Write out the passage of the book review below from "The story itself" to "you understand writing.", word for word.

Document section START

But sometimes he who persecutes the Church is destined to serve her.

When I first began to read this novel, I found myself wondering just what kind of book it would be in comparison to the library of fiction that I am used to. After all, it’s not often you find a novel that implements many of the same devices that the general public is familiar with, things such as, making the reader feel great about the position of mankind, his supposed independence and power, and yet manages to subvert those things amicably.

It just goes to prove to an audience that it’s not necessary to always use the same triggers, despite their apparent money making draw, in order to create a work of fiction that is both engrossing and efficacious. And, indeed, The Dark Man is one of those books. A famous writer once said, “The easier it is to read something the more work has been placed into its’ creation.” As a reviewer I get to use college words, as I have done already, but one thing Schooley does is make the reading experience seamless without pandering to verbosity and pedantry. You, know, like I just did. So what the reader is in for is a beautifully written and intelligently formulated story that will entice you into its’ chapters without offense both plot wise and prose wise.

I will say, however, that the audience is indeed Christian, and most obviously Bible Christian, not just religious or sect Christian. What this means is that there is quite a bit of originality to the plotting that one doesn’t usually see in most secular books, in that the good guys are the followers of Christ and they are NOT nut cases. In fact what they are, are real people with a real world problem on their hands working for a bigger cause. This cause is not the same one you see in a lot of other novels who glorify mankind, some of them with the audacity to believe that a battle between a man and Satan can actually be won... just in the nick of time, and all by himself.

You won’t find anything here, but real humanity, hoping and believing in the power of God working unseen in every circumstance as they struggle against those who would force a world to live without God. And let’s face it, that’s original!

The characterization propels the book at first as the personalities and situations are set up for the reader. There is a little bit of weird psychological magic also in revealing the Dark Man as a character whom only the protagonist is familiar with. This hero, Charles Graves, carries the Dark Man around with him in his head as an almost Shakespearean type commentator and antagonistic adviser during much of the action.

The story itself is imbedded with elements in a worldly myriad of sources from The A-Team to James Bond, and this works on the level of familiarity needed to transfer the story to the reader. In its' Orwellian way the story brings the reader into a kind of New World Order organization that Charles Graves works for in a creative and entertaining spy type fashion. And this section of the story is entertaining and clever enough to bring about the set up for the rest of the book in a way that is both complex and yet easy to digest.

Not an easy thing to do if you understand writing.

Document section END
Dataset extract START

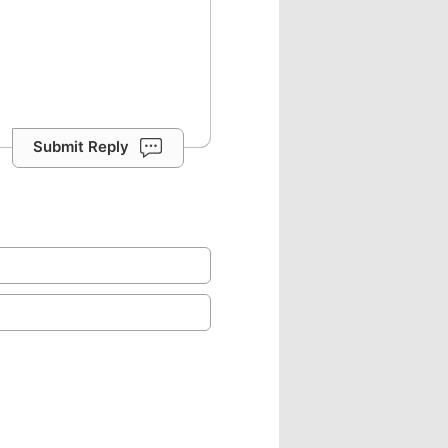
Submit Reply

Dataset extract END

▶ [Task result]:
The story itself is imbedded with elements in a worldly myriad of sources from The A-Team to James Bond, and this works on the level of familiarity needed to transfer the story to the reader. In its' Orwellian way the story brings the reader into a kind of New World Order organization that Charles Graves works for in a creative and entertaining spy type fashion. And this section of the story is entertaining and clever enough to bring about the set up for the rest of the book in a way that is both complex and yet easy to digest.

Not an easy thing to do if you understand writing.